Three friends travel to deserted Aussie Outback. Car breaks down. A badass Crocodile Dundee-type pretends to help them out, drugs them and then tortures and kills two of the three. Lots of knives, guns and blood. Enjoy.

Wolf Creek is neither original or interesting. It was closer to watching a snuff film. Skip it.

Sunday, May 07, 2006

Please, Make It Stop!

From, and the London Free Press:

"Katie is a young girl's name. Her name is Kate now she's a child-bearing woman."
-Tom Cruise, on his fiancée, 'Kate' Holmes

Feed A Cold, Starve A Fever, Watch Flicks For The Pukes

While recovering from a nasty stomach virus this week, I caught up on a few films I've been wanting to see for some time. Between bathroom breaks (sorry for the visual), I saw:

Capote: For me, Capote is a B+ movie with A+ acting. Prior to Oscar time, I doubted the move to cast Philip Seymour Hoffman in the lead. I'm a serious fan of Hoffman. I've seen all his films, and think he is the Dustin Hoffman of this era (the best compliment I can give to a character actor). But, play Truman Capote? C'mon...Well, he does. Superbly. An honest, moving and impressive portrayal. I liked the movie pretty well, but it was his performance that made the film an event for me.

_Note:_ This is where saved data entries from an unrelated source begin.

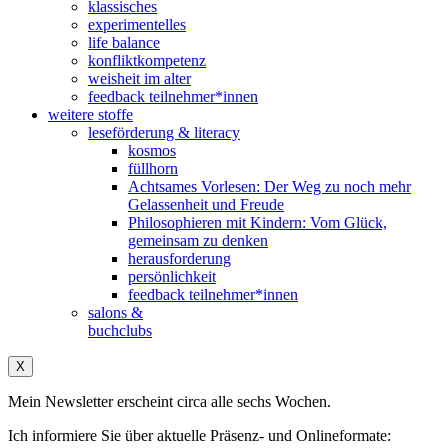
klassisches
experimentelles
life balance
konfliktkompetenz
weisheit im alter
feedback teilnehmer*innen
weitere stoffe
leseförderung & literacy
kosmos
füllhorn
Achtsames Vorlesen: Der Weg zu noch mehr
Gelassenheit und Freude
Philosophieren mit Kindern: Vom Glück,
gemeinsam zu denken
herausforderung
persönlichkeit
feedback teilnehmer*innen
salons &
buchclubs
X
Mein Newsletter erscheint circa alle sechs Wochen.
Ich informiere Sie über aktuelle Präsenz- und Onlineformate:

The Family Stone: I wanted to like this movie for so many reasons, most of them involving Sarah Jessica Parker. I think she is wickedly talented, sexy and weird. Stone has a very good cast, and the acting was above board. Parker tries to assimilate into a family that seems very normal, but which is experiencing a grief and despair that hasn't yet risen to the surface. It does, mid-way through the movie, and the results were sort of off-putting to me. Some of the dynamics in the film made me feel uncomfortable, and made me enjoy the movie less.

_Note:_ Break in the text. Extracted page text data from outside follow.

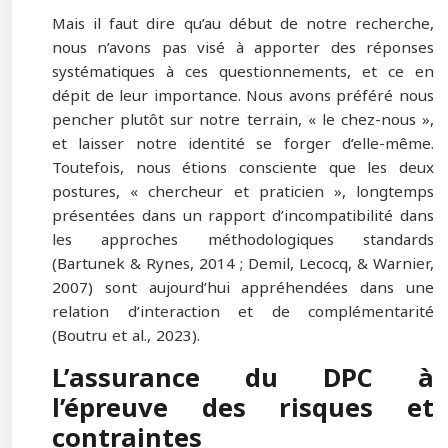
Mais il faut dire qu’au début de notre recherche,
nous n’avons pas visé à apporter des réponses
systématiques à ces questionnements, et ce en
dépit de leur importance. Nous avons préféré nous
pencher plutôt sur notre terrain, « le chez-nous »,
et laisser notre identité se forger d’elle-même.
Toutefois, nous étions consciente que les deux
postures, « chercheur et praticien », longtemps
présentées dans un rapport d’incompatibilité dans
les approches méthodologiques standards
(Bartunek & Rynes, 2014 ; Demil, Lecocq, & Warnier,
2007) sont aujourd’hui appréhendées dans une
relation d’interaction et de complémentarité
(Boutru et al., 2023).
L’assurance du DPC à
l’épreuve des risques et
contraintes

Shopgirl: Based on a novella by Steve Martin, Shopgirl follows a smalltown girl as she discovers herself in big city LA. We get to see how choices and relationships affect her maturity and perspective, and how she becomes more resilient through some strained experiences. I thought Shopgirl was a fantastic, original movie, with appropriately restrained performances by Claire Danes and Steve Martin. Jason Schwartzman steals the movie with what I think is his best performance since Rushmore.

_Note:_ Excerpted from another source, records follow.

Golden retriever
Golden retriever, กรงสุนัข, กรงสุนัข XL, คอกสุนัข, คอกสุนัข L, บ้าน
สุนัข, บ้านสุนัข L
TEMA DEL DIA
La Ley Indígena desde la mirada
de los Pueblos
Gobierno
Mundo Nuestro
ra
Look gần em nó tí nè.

Of the three, I recommend Shopgirl highest.

Now, back to the couch...

Monday, May 01, 2006

To See Or Not To See

United 93 was released over the weekend, to a flurry of critical praise and warning. The film is reportedly well done, but many feel it is too realistic and too soon after 9/11/01 to serve as entertainment.

I'm curious: Will you see United 93, and why or why not?